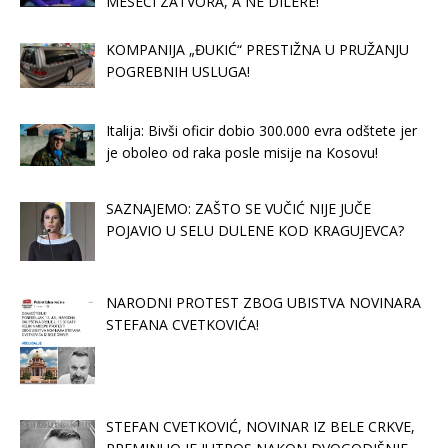
MESECI ZATVORA, A NE DILERE!
KOMPANIJA „ĐUKIĆ“ PRESTIŽNA U PRUŽANJU
POGREBNIH USLUGA!
Italija: Bivši oficir dobio 300.000 evra odštete jer
je oboleo od raka posle misije na Kosovu!
SAZNAJEMO: ZAŠTO SE VUČIĆ NIJE JUČE
POJAVIO U SELU DULENE KOD KRAGUJEVCA?
NARODNI PROTEST ZBOG UBISTVA NOVINARA
STEFANA CVETKOVIĆA!
STEFAN CVETKOVIĆ, NOVINAR IZ BELE CRKVE,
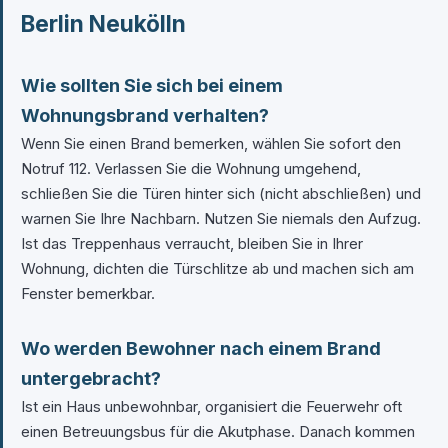
Berlin Neukölln
Wie sollten Sie sich bei einem
Wohnungsbrand verhalten?
Wenn Sie einen Brand bemerken, wählen Sie sofort den
Notruf 112. Verlassen Sie die Wohnung umgehend,
schließen Sie die Türen hinter sich (nicht abschließen) und
warnen Sie Ihre Nachbarn. Nutzen Sie niemals den Aufzug.
Ist das Treppenhaus verraucht, bleiben Sie in Ihrer
Wohnung, dichten die Türschlitze ab und machen sich am
Fenster bemerkbar.
Wo werden Bewohner nach einem Brand
untergebracht?
Ist ein Haus unbewohnbar, organisiert die Feuerwehr oft
einen Betreuungsbus für die Akutphase. Danach kommen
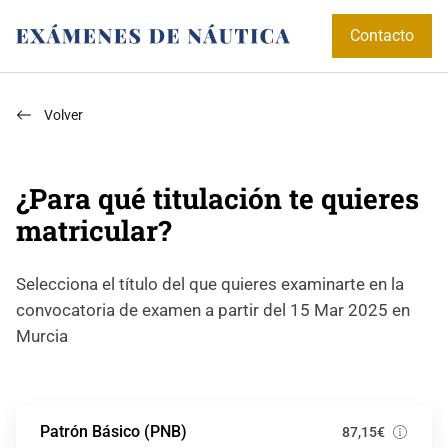
Contacto
Volver
¿Para qué titulación te quieres
matricular?
Selecciona el título del que quieres examinarte en la
convocatoria de examen a partir del 15 Mar 2025 en
Murcia
Patrón Básico (PNB)
87,15€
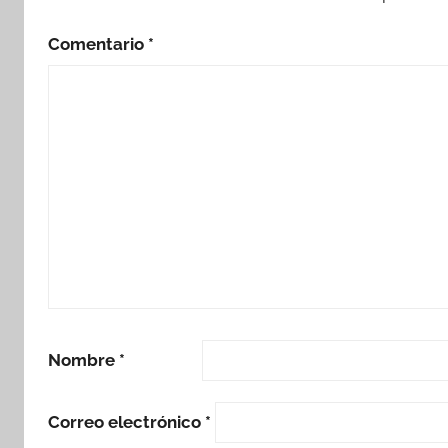
Comentario
*
Nombre
*
Correo electrónico
*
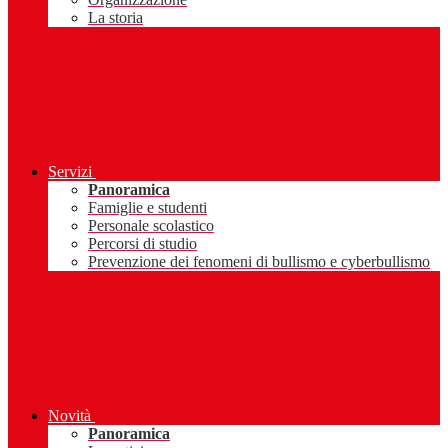
La storia
Servizi
Panoramica
Famiglie e studenti
Personale scolastico
Percorsi di studio
Prevenzione dei fenomeni di bullismo e cyberbullismo
Novità
Panoramica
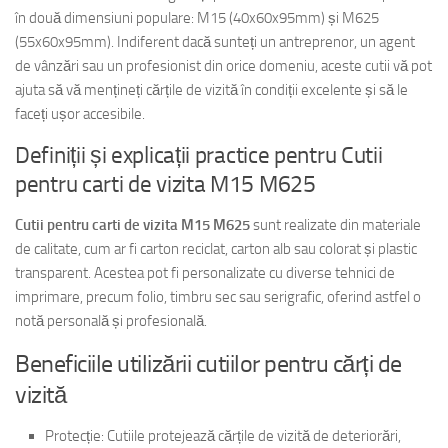
în două dimensiuni populare: M15 (40x60x95mm) și M625
(55x60x95mm). Indiferent dacă sunteți un antreprenor, un agent
de vânzări sau un profesionist din orice domeniu, aceste cutii vă pot
ajuta să vă mențineți cărțile de vizită în condiții excelente și să le
faceți ușor accesibile.
Definiții și explicații practice pentru Cutii
pentru carti de vizita M15 M625
Cutii pentru carti de vizita M15 M625
sunt realizate din materiale
de calitate, cum ar fi carton reciclat, carton alb sau colorat și plastic
transparent. Acestea pot fi personalizate cu diverse tehnici de
imprimare, precum folio, timbru sec sau serigrafic, oferind astfel o
notă personală și profesională.
Beneficiile utilizării cutiilor pentru cărți de
vizită
Protecție: Cutiile protejează cărțile de vizită de deteriorări,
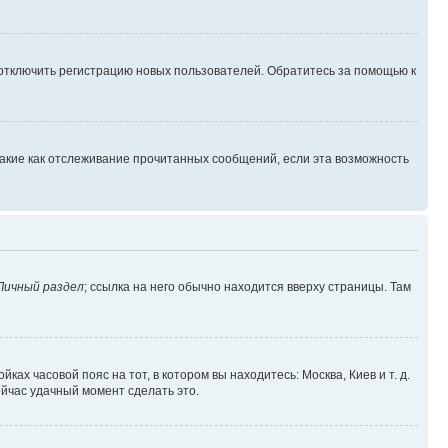
 отключить регистрацию новых пользователей. Обратитесь за помощью к
такие как отслеживание прочитанных сообщений, если эта возможность
Личный раздел
; ссылка на него обычно находится вверху страницы. Там
ках часовой пояс на тот, в котором вы находитесь: Москва, Киев и т. д.
ейчас удачный момент сделать это.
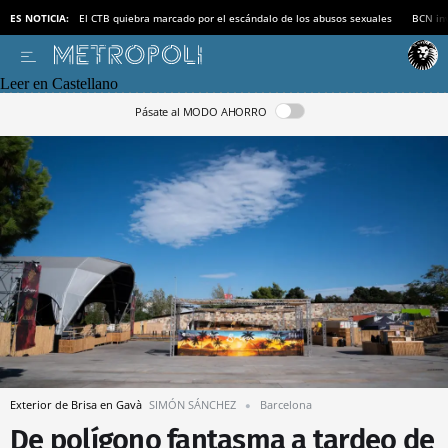
ES NOTICIA:
El CTB quiebra marcado por el escándalo de los abusos sexuales
BCN inv
Leer en Castellano
Pásate al MODO AHORRO
Exterior de Brisa en Gavà
SIMÓN SÁNCHEZ
Barcelona
De polígono fantasma a tardeo de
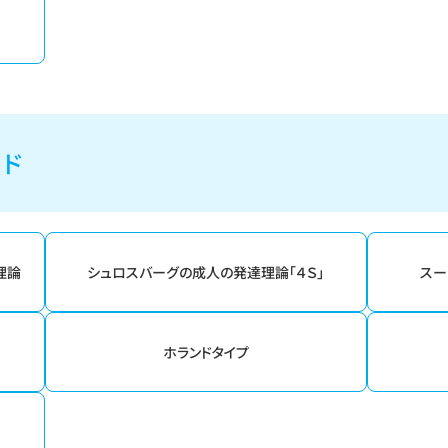
ード
理論
シュロスバーグの成人の発達理論「４Ｓ」
スー
ホランドタイプ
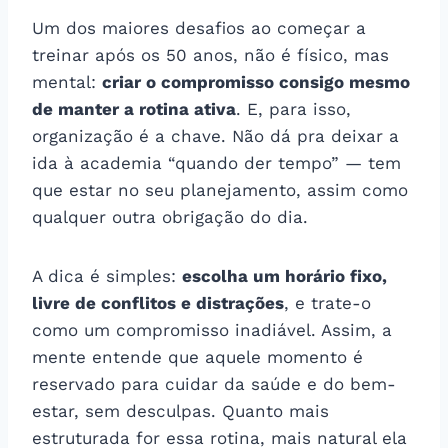
Um dos maiores desafios ao começar a
treinar após os 50 anos, não é físico, mas
mental:
criar o compromisso consigo mesmo
de manter a rotina ativa
. E, para isso,
organização é a chave. Não dá pra deixar a
ida à academia “quando der tempo” — tem
que estar no seu planejamento, assim como
qualquer outra obrigação do dia.
A dica é simples:
escolha um horário fixo,
livre de conflitos e distrações
, e trate-o
como um compromisso inadiável. Assim, a
mente entende que aquele momento é
reservado para cuidar da saúde e do bem-
estar, sem desculpas. Quanto mais
estruturada for essa rotina, mais natural ela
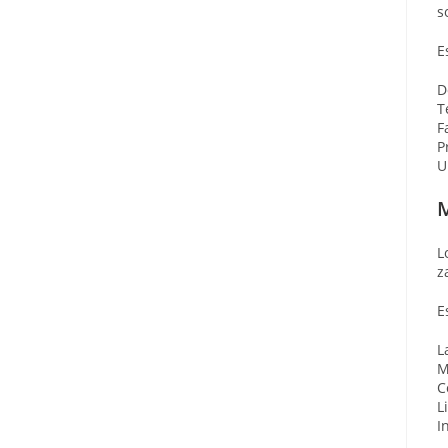
s
E
D
T
F
P
U
M
L
z
E
L
M
C
L
I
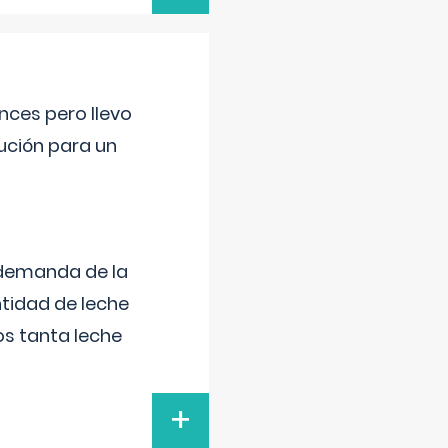
nces pero llevo
lución para un
 demanda de la
tidad de leche
s tanta leche
+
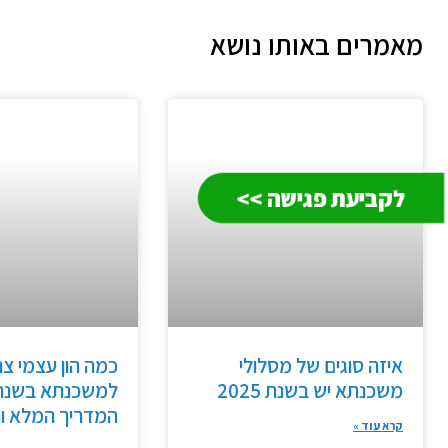
מאמרים באותו נושא
לקביעת פגישה >>
איזה סוגים של מסלולי
כמה הון עצמי צר
משכנתא יש בשנת 2025
המדריך המלא וה
קרא עוד »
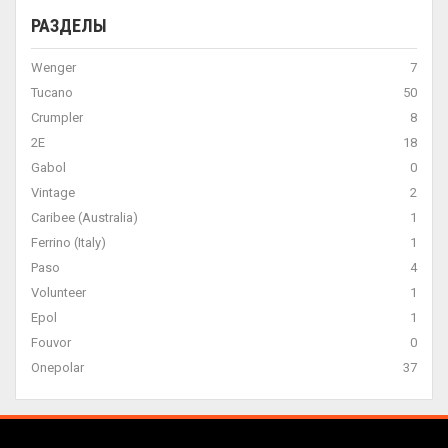
РАЗДЕЛЫ
Wenger
7
Tucano
50
Crumpler
8
2E
18
Gabol
0
Vintage
2
Caribee (Australia)
1
Ferrino (Italy)
1
Paso
4
Volunteer
1
Epol
1
Fouvor
0
Onepolar
37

[Your objective]:
Among the entries above, take the line with "Wohnung, dichten die", the line with "que estar no seu planejamento, assim como", and all the lines between them, and restate them word for word without pictures.

[Written response]:
Wohnung, dichten die Türschlitze ab und machen sich am
Fenster bemerkbar.
Wo werden Bewohner nach einem Brand
untergebracht?
Ist ein Haus unbewohnbar, organisiert die Feuerwehr oft
einen Betreuungsbus für die Akutphase. Danach kommen
Contacto
Volver
¿Para qué titulación te quieres
matricular?
Selecciona el título del que quieres examinarte en la
convocatoria de examen a partir del 15 Mar 2025 en
Murcia
Patrón Básico (PNB)
87,15€
Comentario
*
Nombre
*
Correo electrónico
*
La storia
Servizi
Panoramica
Famiglie e studenti
Personale scolastico
Percorsi di studio
Prevenzione dei fenomeni di bullismo e cyberbullismo
Novità
Panoramica
în două dimensiuni populare: M15 (40x60x95mm) și M625
(55x60x95mm). Indiferent dacă sunteți un antreprenor, un agent
de vânzări sau un profesionist din orice domeniu, aceste cutii vă pot
ajuta să vă mențineți cărțile de vizită în condiții excelente și să le
faceți ușor accesibile.
Definiții și explicații practice pentru Cutii
pentru carti de vizita M15 M625
Cutii pentru carti de vizita M15 M625
sunt realizate din materiale
de calitate, cum ar fi carton reciclat, carton alb sau colorat și plastic
transparent. Acestea pot fi personalizate cu diverse tehnici de
imprimare, precum folio, timbru sec sau serigrafic, oferind astfel o
notă personală și profesională.
Beneficiile utilizării cutiilor pentru cărți de
vizită
Protecție: Cutiile protejează cărțile de vizită de deteriorări,
 отключить регистрацию новых пользователей. Обратитесь за помощью к
такие как отслеживание прочитанных сообщений, если эта возможность
Личный раздел
; ссылка на него обычно находится вверху страницы. Там
ках часовой пояс на тот, в котором вы находитесь: Москва, Киев и т. д.
ейчас удачный момент сделать это.
ES NOTICIA:
El CTB quiebra marcado por el escándalo de los abusos sexuales
BCN inv
Leer en Castellano
Pásate al MODO AHORRO
Exterior de Brisa en Gavà
SIMÓN SÁNCHEZ
Barcelona
De polígono fantasma a tardeo de
ード
理論
シュロスバーグの成人の発達理論「４Ｓ」
スー
ホランドタイプ
Um dos maiores desafios ao começar a
treinar após os 50 anos, não é físico, mas
mental:
criar o compromisso consigo mesmo
de manter a rotina ativa
. E, para isso,
organização é a chave. Não dá pra deixar a
ida à academia “quando der tempo” — tem
que estar no seu planejamento, assim como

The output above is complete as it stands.